GACI is a genetic disease affecting about 1 every 391,000 births, according to the National Institutes of Health. Babies GACI have a genetic mutation that results in low levels of pyrophosphatase, an enzyme that stops calcium from building up in blood vessels. As a result, babies with GACI have high blood pressure and heart problems, and often die at an early age. Those who survive can go on to develop a rare type of rickets, a disorder marked by defective bone mineralization.
There are no approved, effective treatments for GACI. Bisphosphonates—a type of osteoporosis drug—have been studied, though different studies have come to different conclusions about their effectiveness, and they can lead to other issues if taken over a long period of time. Researchers at the Children’s Hospital of Philadelphia have been testing a different treatment in which pregnant mothers use the osteoporosis drug etirdonate, for instance, while the affected baby is in utero.

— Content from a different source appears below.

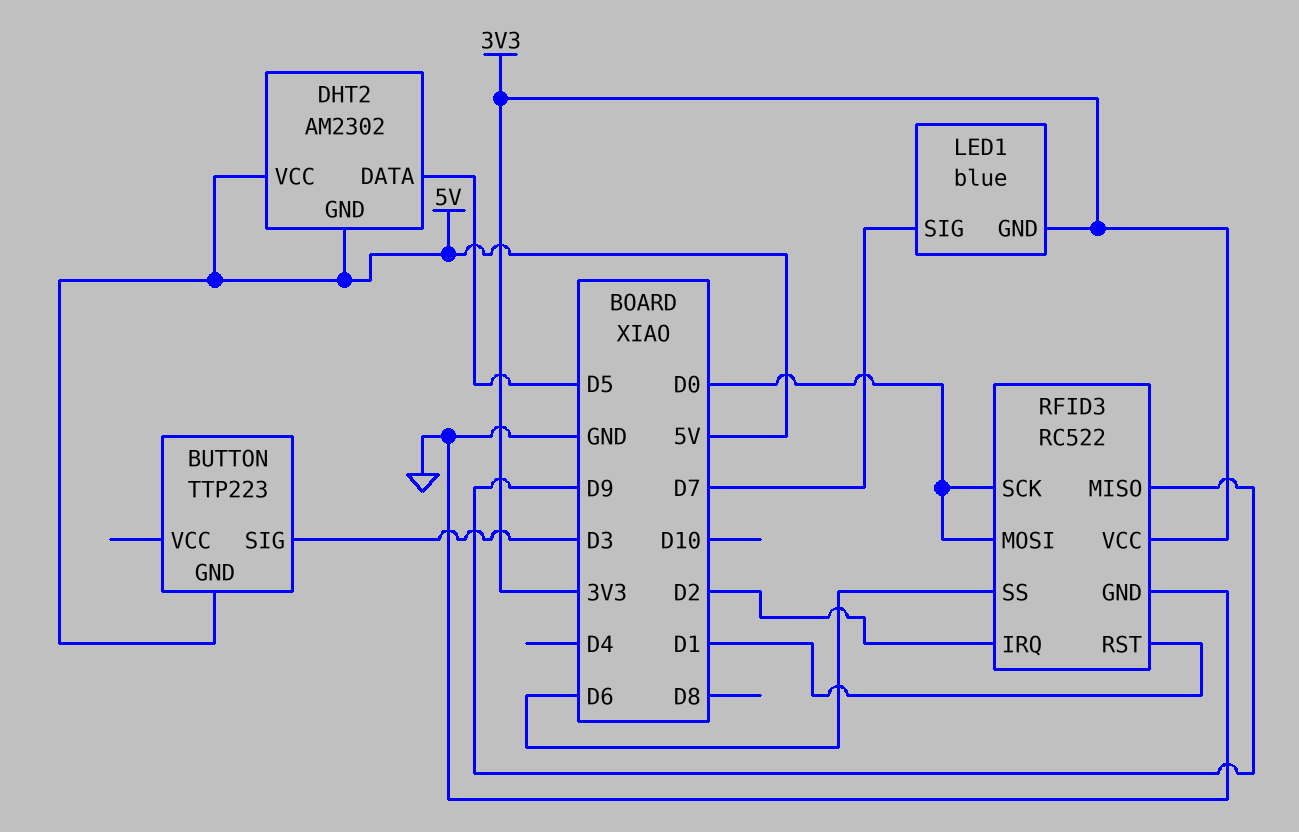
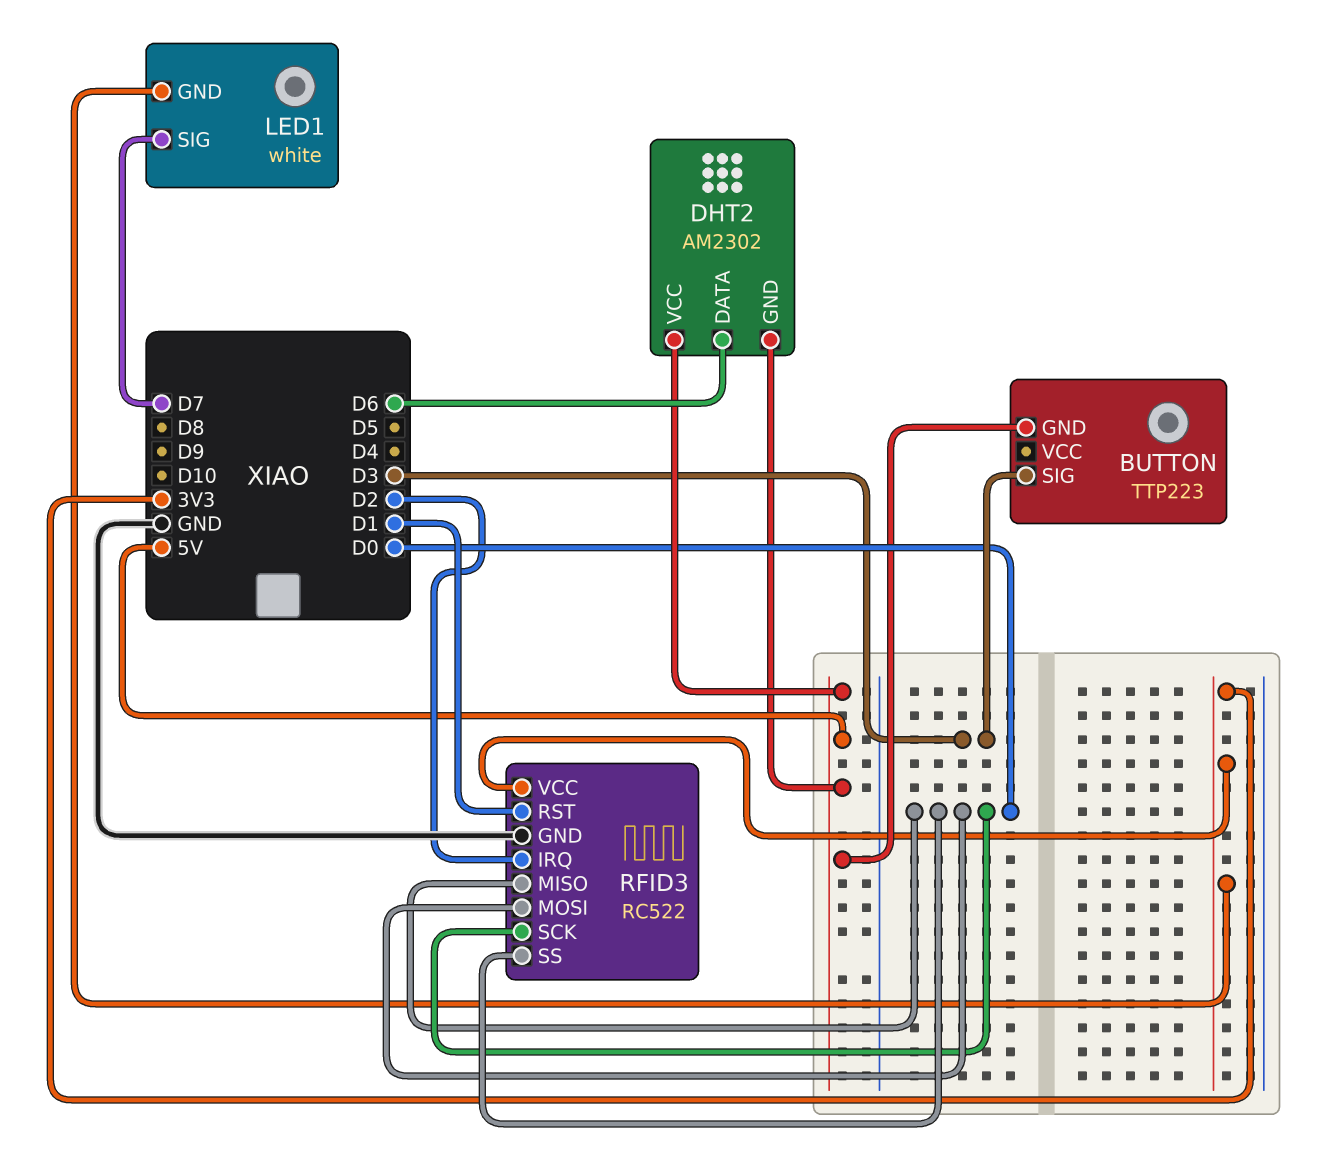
DHT2 pin DATA: D5 -> D6
LED1: blue -> white
RFID3 pin MISO: D9 -> D0
RFID3 pin SS: D6 -> D0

Braddock’s work at Yale centered on a gene, ENPP1, which provides the instructions for making pyrophosphatase, and is mutated in patients with GACI. In the Nature Communications paper, his team injected GACI mice with a replacement version of the enzyme, which helped reduce the calcifications that characterize the disease.
Inozyme was formed to turn that work into a GACI drug, a protein that’s regularly injected into babies—and perhaps other diseases where calcifications are a major problem. “We haven’t yet decided which those could be yet. There’s quite a selection,” Bolte says. Inozyme aims to start with rare diseases, but more prevalent chronic disorders could eventually become targets as well. Chronic kidney disease, for instance, affects 31 million Americans, according to the American Kidney Fund. People with CKD are at risk of calcifications in their veins and arteries, which can lead to cardiovascular problems and death. Inozyme’s lead candidate, INZ-701, is meant to treat calcifications in the circulatory system, bones, and kidneys.
Inozyme has now secured the cash to take INZ-701 through a human proof of concept study that should begin in 2019, according to Bolte.
Longitude Capital led the funding round, and was joined by New Enterprise Associates, Novo Ventures, and Sanofi Ventures.